> [Job]
Please return every line below that contains the string "VERÃO".

Records drawn from a dataset:
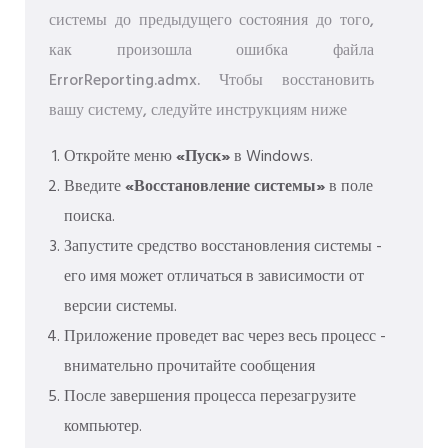
системы до предыдущего состояния до того,
как произошла ошибка файла
ErrorReporting.admx. Чтобы восстановить
вашу систему, следуйте инструкциям ниже
Откройте меню
«Пуск»
в Windows.
Введите
«Восстановление системы»
в поле
поиска.
Запустите средство восстановления системы -
его имя может отличаться в зависимости от
версии системы.
Приложение проведет вас через весь процесс -
внимательно прочитайте сообщения
После завершения процесса перезагрузите
компьютер.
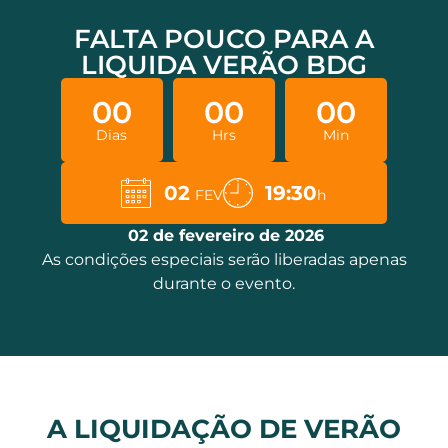
FALTA POUCO PARA A
LIQUIDA VERÃO BDG
00
00
00
Dias
Hrs
Min
02
19:30
FEV
h
02 de fevereiro de 2026
As condições especiais serão liberadas apenas
durante o evento.
A LIQUIDAÇÃO DE VERÃO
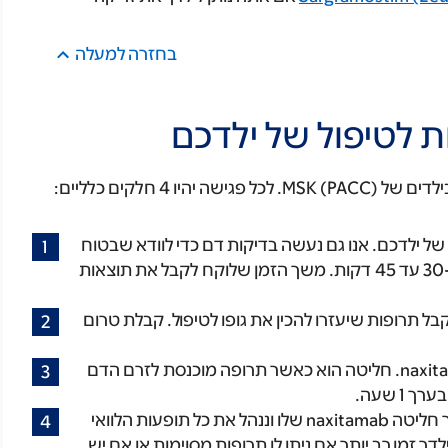
בחזרה למעלה
 לטיפול של ילדכם
 4 חלקים כלליים:
 של ילדכם. אנו גם נעשה בדיקות דם כדי לוודא שבטוח
לילדך לקבל טיפול. ההערכה הראשונית נמשכת כ-30 עד 45 דקות. משך הזמן שלוקח לקבל את תוצאות
בל תרופות שיעזרו להכין את גופו לטיפול. קבלת טרום
ילדכם יקבל את חליטה naxitamab. חליטה הוא כאשר תרופה מוכנסת לזרם הדם
אנו ננטר (נצפה) בילדך לאחר חליטה naxitamab שלו וננהל את כל תופעות הלוואי
 נעקוב אחר ילדך זמן רב יותר אם ניתן לו תרופות מסוימות או אם יש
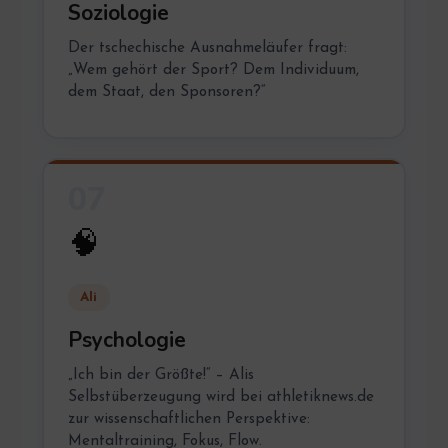
Soziologie
Der tschechische Ausnahmeläufer fragt:
„Wem gehört der Sport? Dem Individuum,
dem Staat, den Sponsoren?“
07
🧠
Ali
Psychologie
„Ich bin der Größte!“ – Alis
Selbstüberzeugung wird bei athletiknews.de
zur wissenschaftlichen Perspektive:
Mentaltraining, Fokus, Flow.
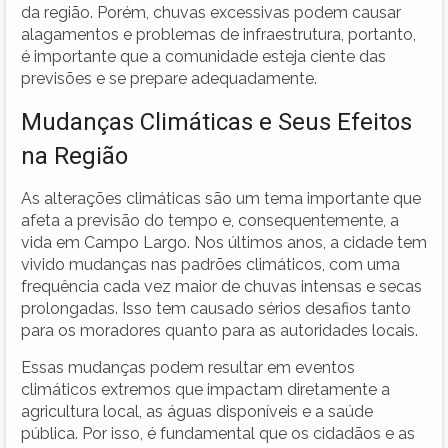
da região. Porém, chuvas excessivas podem causar
alagamentos e problemas de infraestrutura, portanto,
é importante que a comunidade esteja ciente das
previsões e se prepare adequadamente.
Mudanças Climáticas e Seus Efeitos
na Região
As alterações climáticas são um tema importante que
afeta a previsão do tempo e, consequentemente, a
vida em Campo Largo. Nos últimos anos, a cidade tem
vivido mudanças nas padrões climáticos, com uma
frequência cada vez maior de chuvas intensas e secas
prolongadas. Isso tem causado sérios desafios tanto
para os moradores quanto para as autoridades locais.
Essas mudanças podem resultar em eventos
climáticos extremos que impactam diretamente a
agricultura local, as águas disponíveis e a saúde
pública. Por isso, é fundamental que os cidadãos e as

> [Solved exercise]
LIQUIDA VERÃO BDG
A LIQUIDAÇÃO DE VERÃO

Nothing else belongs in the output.